• **Material shown**:
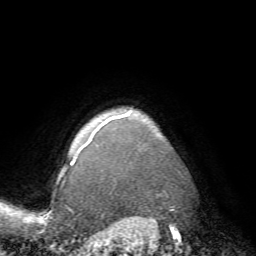
Breast MRI (dynamic contrast-enhanced), one axial slice; cropped to one breast; dynamic contrast-enhanced series, time point 2 of 7 at this slice position (early post-contrast); 1.5 T; TE 4.2 ms, TR 8.7 ms; 256 × 256 image matrix, field of view 180 × 180 mm. Female patient.
Structures marked on this image (semi-automatically segmented with operator editing):
- enhancing-tissue mask used for the functional tumour volume (all voxels passing the contrast-enhancement thresholds inside the analysis volume; usually the tumour): box from (x=70, y=109) to (x=134, y=166) px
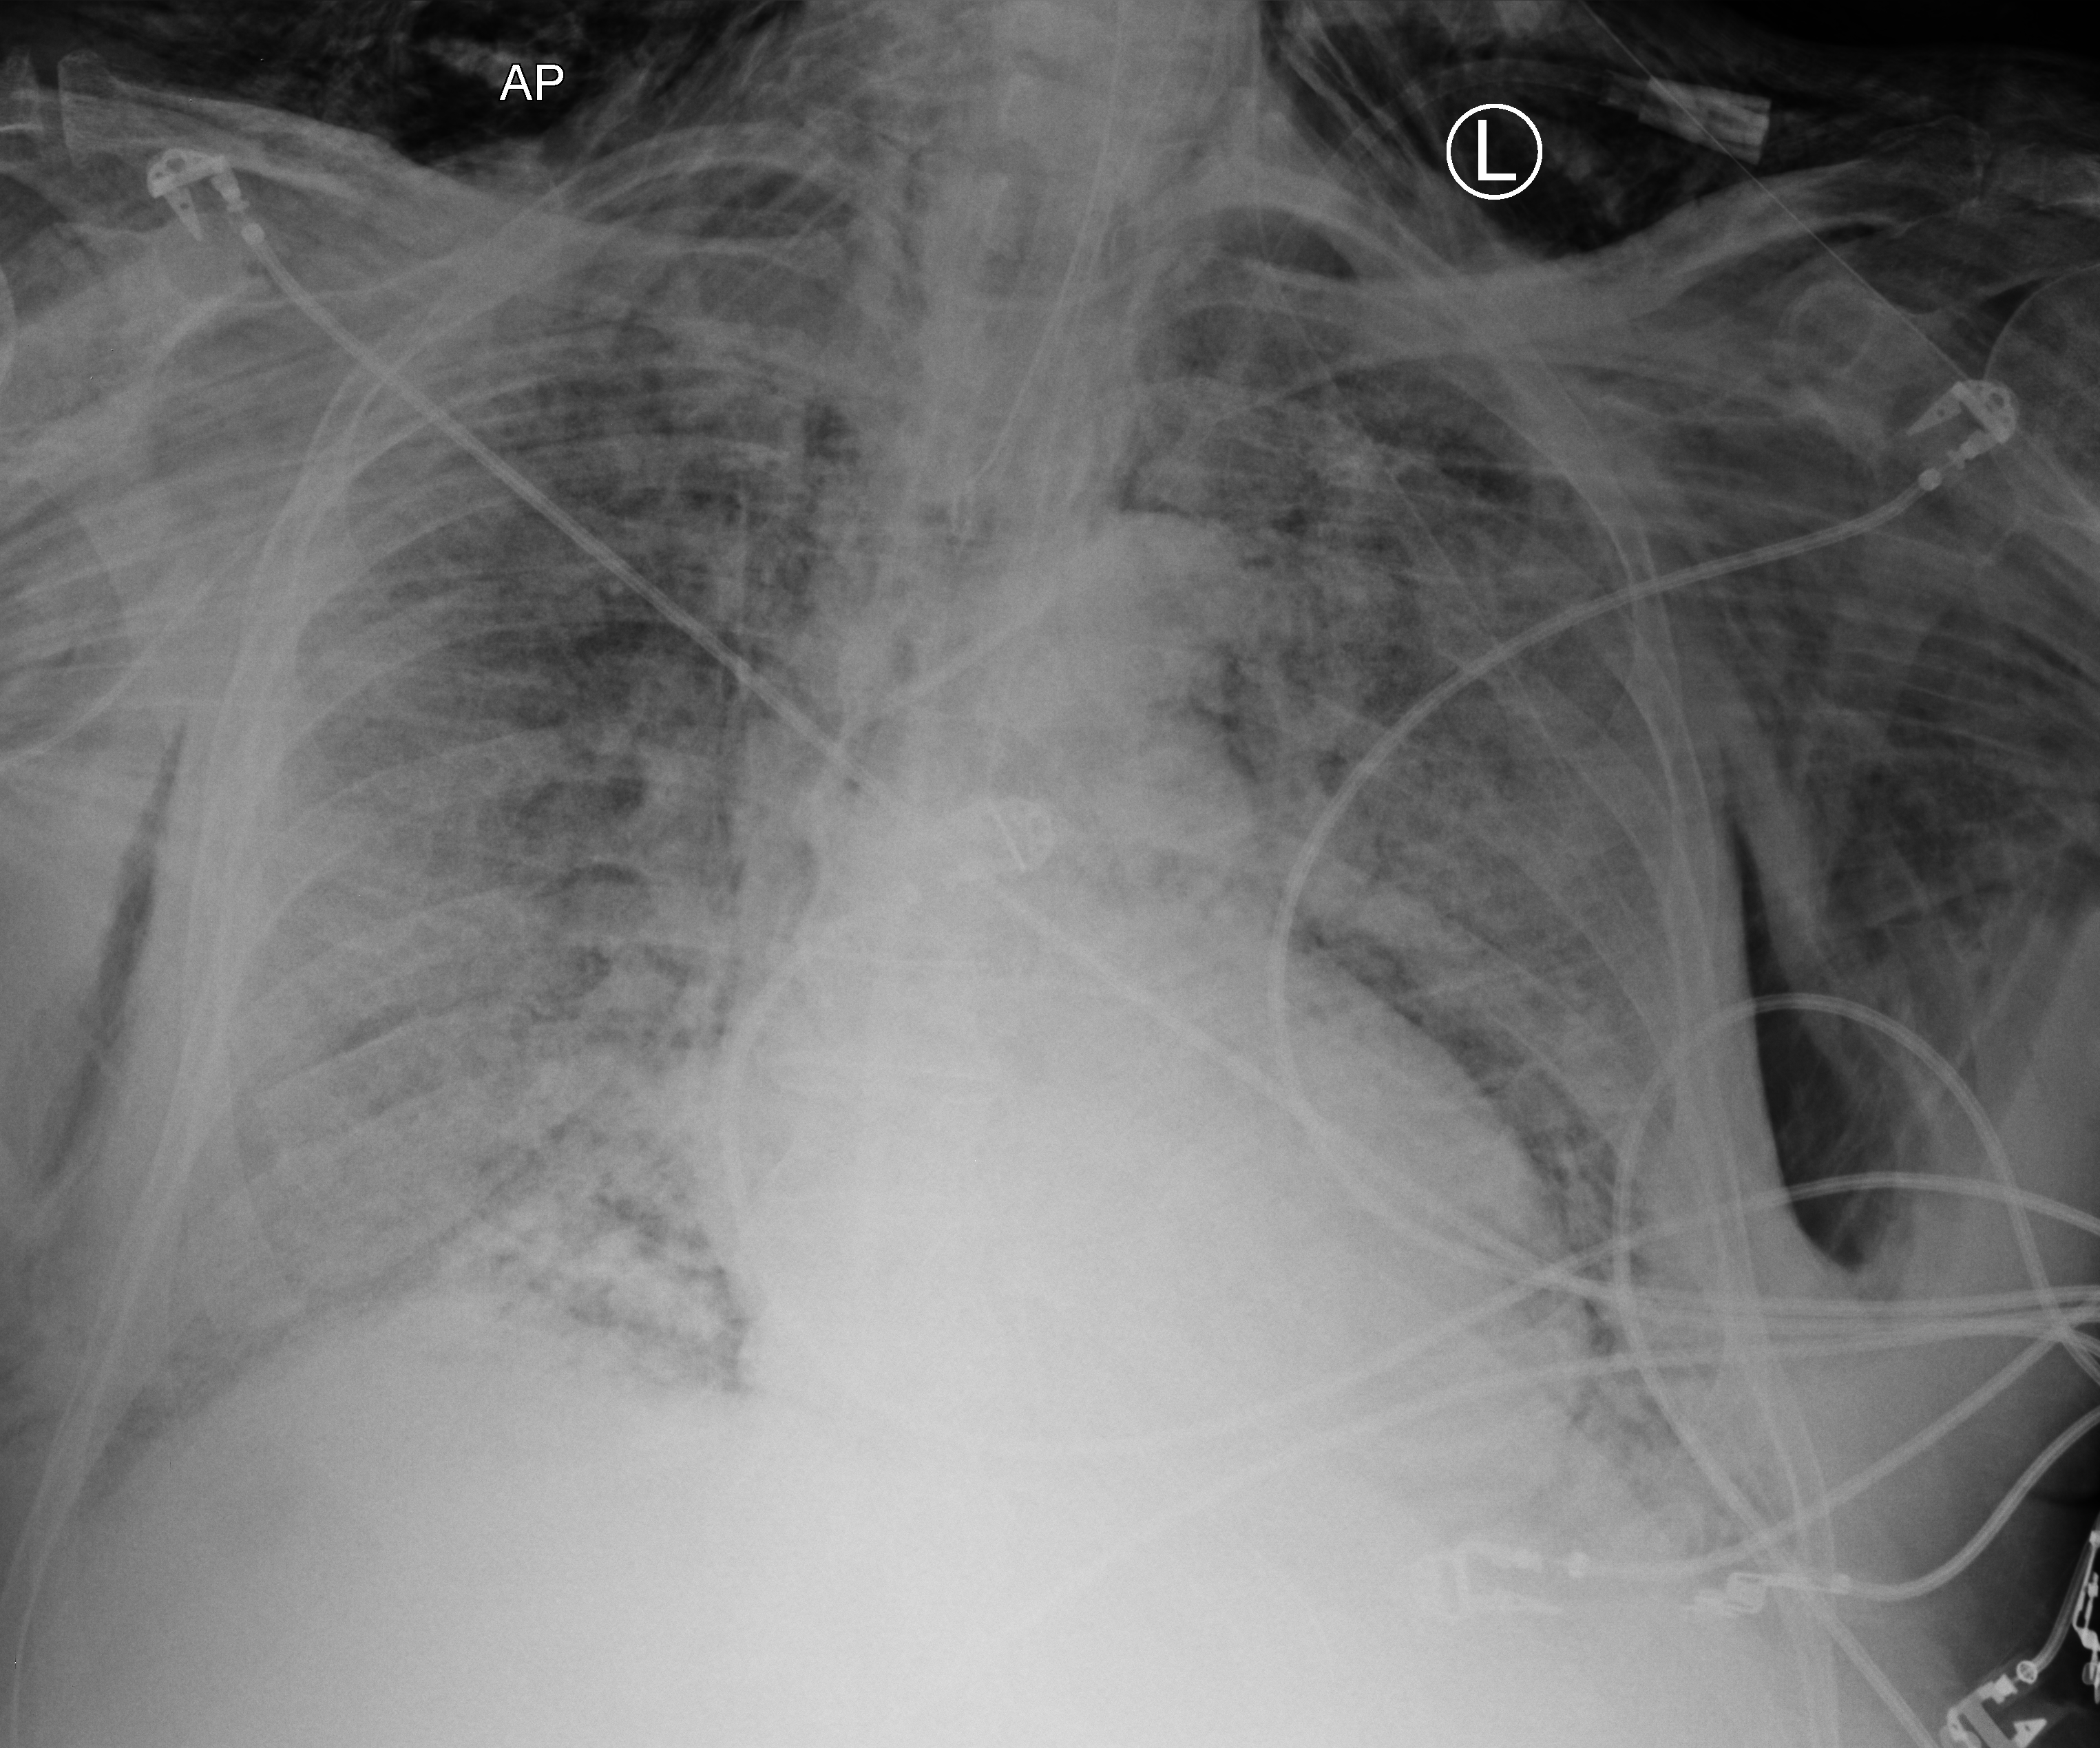
Chest X-ray (portable); anteroposterior (AP) projection. Patient hospitalised with COVID-19; male, aged 75–90 years.
Hospital-stay facts (about this admission, not read from this image; timing relative to this image not recorded):
- length of hospital stay: 14 days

• **Exercise objective**: Pictures do not go in the copy; print every entry exactly as it stands.

• **Response to the task**:
Breast MRI (dynamic contrast-enhanced), one axial slice; cropped to one breast; dynamic contrast-enhanced series, time point 2 of 7 at this slice position (early post-contrast); 1.5 T; TE 4.2 ms, TR 8.7 ms; 256 × 256 image matrix, field of view 180 × 180 mm. Female patient.
Structures marked on this image (semi-automatically segmented with operator editing):
- enhancing-tissue mask used for the functional tumour volume (all voxels passing the contrast-enhancement thresholds inside the analysis volume; usually the tumour): box from (x=70, y=109) to (x=134, y=166) px
Chest X-ray (portable); anteroposterior (AP) projection. Patient hospitalised with COVID-19; male, aged 75–90 years.
Hospital-stay facts (about this admission, not read from this image; timing relative to this image not recorded):
- length of hospital stay: 14 days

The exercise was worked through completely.